The Art of Exploration · a diary of day trips, natural places, and miscellaneous adventures

Seven Twenty Eight and a Half

Friday, April 4th, 2003 in Illinois
Seven Twenty Eight and a Half

I look at these pictures and I think, why would I ever want to move from this place? But then reality sets in. I jot down a list of reasons I want to move. A stream of consciousness kind of thing. Here goes.

The back alley chaos, the nearby Nissan dealership, the wretched plumbing, the clanking radiators, the cold draft that whips under the kitchen door in wintertime, the smell of pot that seeps up through the floorboards every evening from the neighbors below, the myopic homeowners association, the fire in the condo above that forced me out of my home for three months, the smoke damage to my belongings, the late night echoes of the neighbor’s television that keep me from sleeping, the hideous parking arrangements, the old windows, the thick gooey layers of paint on the trim work, the gradual decay of the neighborhood, the insanity at the local grocery stores, the traffic on Dempster Street.

The list is long and I get tired writing it all down, I give up. The important thing to realize is that yes: I am really really READY TO MOVE.

The view from outside the front door …
and the view from inside the front door …

So I take pictures of the various angles of my condo. There are few rooms but many angles from which to view them. The pictures I include here make the place look more vast than it really is. In reality, it is surprisingly small—cozy I used to say. Lately, it just feels stifling. There you go, I wasn’t looking but there’s another reason to move.

§ **SUPPLIED INFORMATION**:
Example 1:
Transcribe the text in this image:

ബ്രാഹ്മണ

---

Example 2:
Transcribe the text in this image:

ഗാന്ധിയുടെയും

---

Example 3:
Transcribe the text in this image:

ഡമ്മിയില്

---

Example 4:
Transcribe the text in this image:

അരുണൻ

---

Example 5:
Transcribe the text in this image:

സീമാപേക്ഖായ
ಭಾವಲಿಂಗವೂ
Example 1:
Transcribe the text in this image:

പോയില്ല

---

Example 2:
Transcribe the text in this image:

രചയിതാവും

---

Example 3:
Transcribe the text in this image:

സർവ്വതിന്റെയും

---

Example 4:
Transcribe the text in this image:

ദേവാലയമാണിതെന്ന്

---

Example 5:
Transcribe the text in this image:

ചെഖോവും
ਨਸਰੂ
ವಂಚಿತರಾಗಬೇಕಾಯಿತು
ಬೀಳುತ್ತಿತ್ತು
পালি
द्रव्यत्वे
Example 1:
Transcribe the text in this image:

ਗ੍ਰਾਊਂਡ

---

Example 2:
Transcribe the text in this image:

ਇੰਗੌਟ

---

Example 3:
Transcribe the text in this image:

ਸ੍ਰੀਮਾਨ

...

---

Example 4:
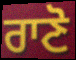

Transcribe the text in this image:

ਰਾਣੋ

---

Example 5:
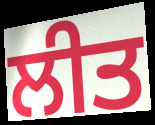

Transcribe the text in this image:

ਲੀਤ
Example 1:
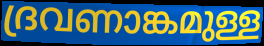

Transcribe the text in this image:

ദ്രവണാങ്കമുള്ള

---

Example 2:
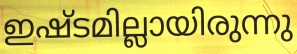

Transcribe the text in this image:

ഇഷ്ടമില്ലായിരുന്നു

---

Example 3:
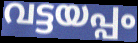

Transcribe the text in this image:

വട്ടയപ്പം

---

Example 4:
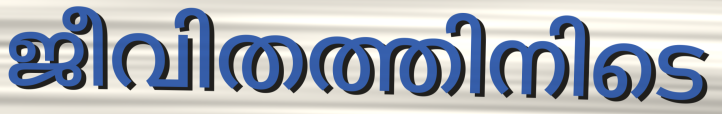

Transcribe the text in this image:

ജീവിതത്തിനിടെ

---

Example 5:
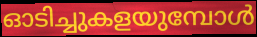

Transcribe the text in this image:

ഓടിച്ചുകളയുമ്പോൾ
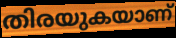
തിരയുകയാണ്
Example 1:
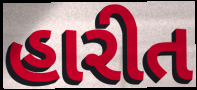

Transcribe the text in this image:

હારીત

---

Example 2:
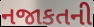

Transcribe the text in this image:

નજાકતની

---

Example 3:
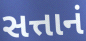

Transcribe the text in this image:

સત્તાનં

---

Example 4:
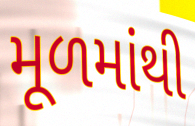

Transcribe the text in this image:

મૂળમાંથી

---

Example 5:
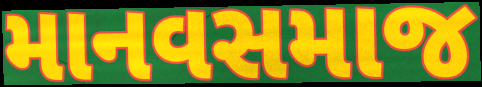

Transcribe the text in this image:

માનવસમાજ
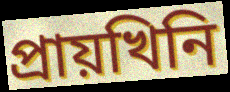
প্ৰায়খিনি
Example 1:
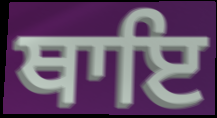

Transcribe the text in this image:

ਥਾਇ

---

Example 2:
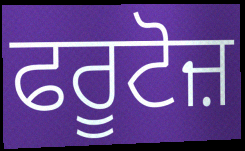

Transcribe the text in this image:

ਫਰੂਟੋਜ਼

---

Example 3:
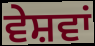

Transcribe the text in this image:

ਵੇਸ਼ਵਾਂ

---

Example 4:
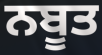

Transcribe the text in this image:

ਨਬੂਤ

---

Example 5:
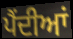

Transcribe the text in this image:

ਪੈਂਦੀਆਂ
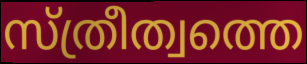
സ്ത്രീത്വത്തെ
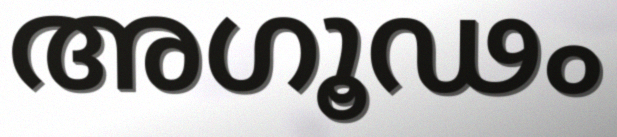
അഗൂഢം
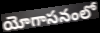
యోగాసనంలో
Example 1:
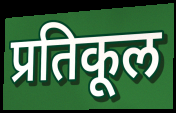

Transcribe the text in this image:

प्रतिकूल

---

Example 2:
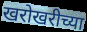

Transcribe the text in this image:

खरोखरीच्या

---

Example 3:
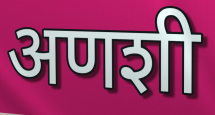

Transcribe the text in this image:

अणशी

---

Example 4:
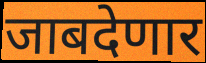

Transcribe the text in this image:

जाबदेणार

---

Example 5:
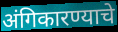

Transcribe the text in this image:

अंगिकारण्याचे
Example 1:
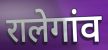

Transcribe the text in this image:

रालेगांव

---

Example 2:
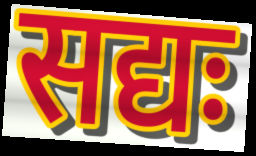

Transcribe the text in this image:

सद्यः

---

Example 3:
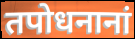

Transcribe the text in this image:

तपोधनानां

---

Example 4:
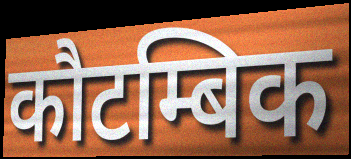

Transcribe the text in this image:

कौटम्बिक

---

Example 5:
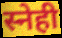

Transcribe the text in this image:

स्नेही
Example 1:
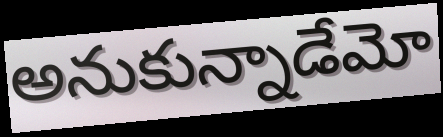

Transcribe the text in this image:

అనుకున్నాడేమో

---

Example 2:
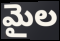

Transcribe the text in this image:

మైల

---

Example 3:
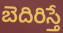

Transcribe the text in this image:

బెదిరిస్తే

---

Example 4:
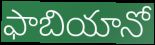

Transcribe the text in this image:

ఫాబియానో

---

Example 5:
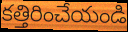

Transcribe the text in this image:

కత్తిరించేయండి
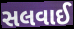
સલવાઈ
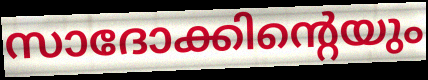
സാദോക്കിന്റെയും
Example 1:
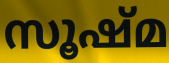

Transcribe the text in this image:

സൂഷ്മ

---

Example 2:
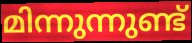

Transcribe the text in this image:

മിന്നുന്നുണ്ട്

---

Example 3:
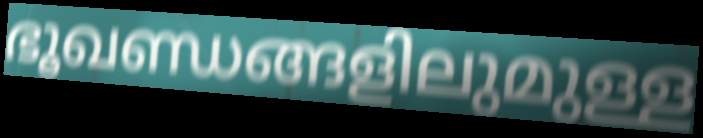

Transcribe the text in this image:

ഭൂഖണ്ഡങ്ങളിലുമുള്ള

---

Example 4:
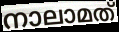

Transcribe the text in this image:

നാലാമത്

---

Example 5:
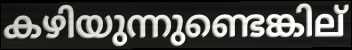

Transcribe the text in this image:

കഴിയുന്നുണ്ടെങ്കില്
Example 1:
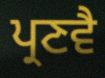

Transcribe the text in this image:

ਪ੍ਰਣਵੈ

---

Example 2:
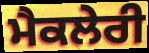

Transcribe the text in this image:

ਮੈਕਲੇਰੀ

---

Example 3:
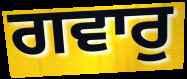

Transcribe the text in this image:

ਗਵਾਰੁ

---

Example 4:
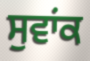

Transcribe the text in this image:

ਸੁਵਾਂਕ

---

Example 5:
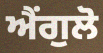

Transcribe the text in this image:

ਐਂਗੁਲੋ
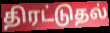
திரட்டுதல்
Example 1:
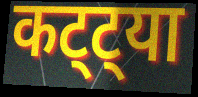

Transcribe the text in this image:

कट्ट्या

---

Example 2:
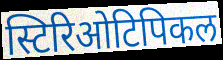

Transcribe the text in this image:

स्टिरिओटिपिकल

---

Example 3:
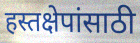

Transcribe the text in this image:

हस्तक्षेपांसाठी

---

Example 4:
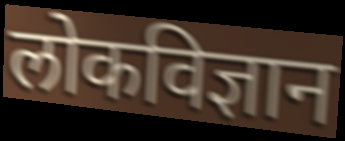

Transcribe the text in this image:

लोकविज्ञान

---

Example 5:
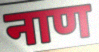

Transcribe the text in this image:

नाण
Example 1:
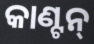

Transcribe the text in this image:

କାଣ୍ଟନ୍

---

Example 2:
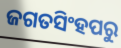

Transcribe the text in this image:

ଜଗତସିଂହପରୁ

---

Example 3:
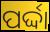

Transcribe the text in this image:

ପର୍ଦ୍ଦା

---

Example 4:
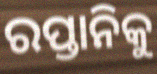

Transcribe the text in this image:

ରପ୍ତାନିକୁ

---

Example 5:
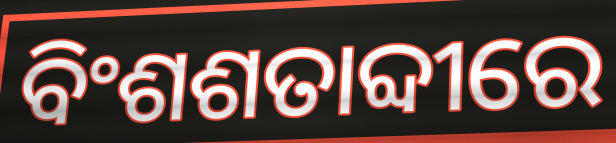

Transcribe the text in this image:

§ **LIST OF TASKS**:
1. Print everything in the diary entry about the condo from "The Art of Exploration" down to "thing. Here goes.".
2. In the diary entry about the condo, why does the writer stop listing reasons to move?
3. Carry on with the diary entry about the condo from its last sentence.

§ **ANSWERS PROVIDED**:
1.
The Art of Exploration · a diary of day trips, natural places, and miscellaneous adventures

Seven Twenty Eight and a Half

Friday, April 4th, 2003 in Illinois
Seven Twenty Eight and a Half

I look at these pictures and I think, why would I ever want to move from this place? But then reality sets in. I jot down a list of reasons I want to move. A stream of consciousness kind of thing. Here goes.

2. The writer stops because the list is long and writing it all down becomes tiring, so the writer gives up.

3.
One thing I will say is that the rehabbed kitchen really lifts this little place. When I bought it, one of the things the seller stressed was that the kitchen had been redone and was designed by a firm called de Giulio Kitchen Design. Whatever. I didn’t really care if Coco Chanel or Louis Vuitton or Bob the Builder designed it. But after living in this condo for these five years, I realize the kitchen is very thoughtfully designed. It’s interesting to look at from every angle. And although it’s only a tiny galley, it has always been comfortable to work in. I have never had any quarrels with the kitchen and I suspect I will sorely miss it.

The breakfast bar.

There is only one bathroom in the condo, which can sometimes pose its challenges for easily imaginable reasons. Though compact in nature, the bathroom is abundantly cute and entirely usable. I have always loved the Chicago tiles on the floor and the fact that it has a window. Too many bathrooms these days are damp interior rooms that rely on artificial light. This one is bright, cheerful, and naturally lit (at least during the day). I also replaced the sink and toilet which were looking a bit tired when I moved in. This refreshened the room just enough to make it feel all new, all mine.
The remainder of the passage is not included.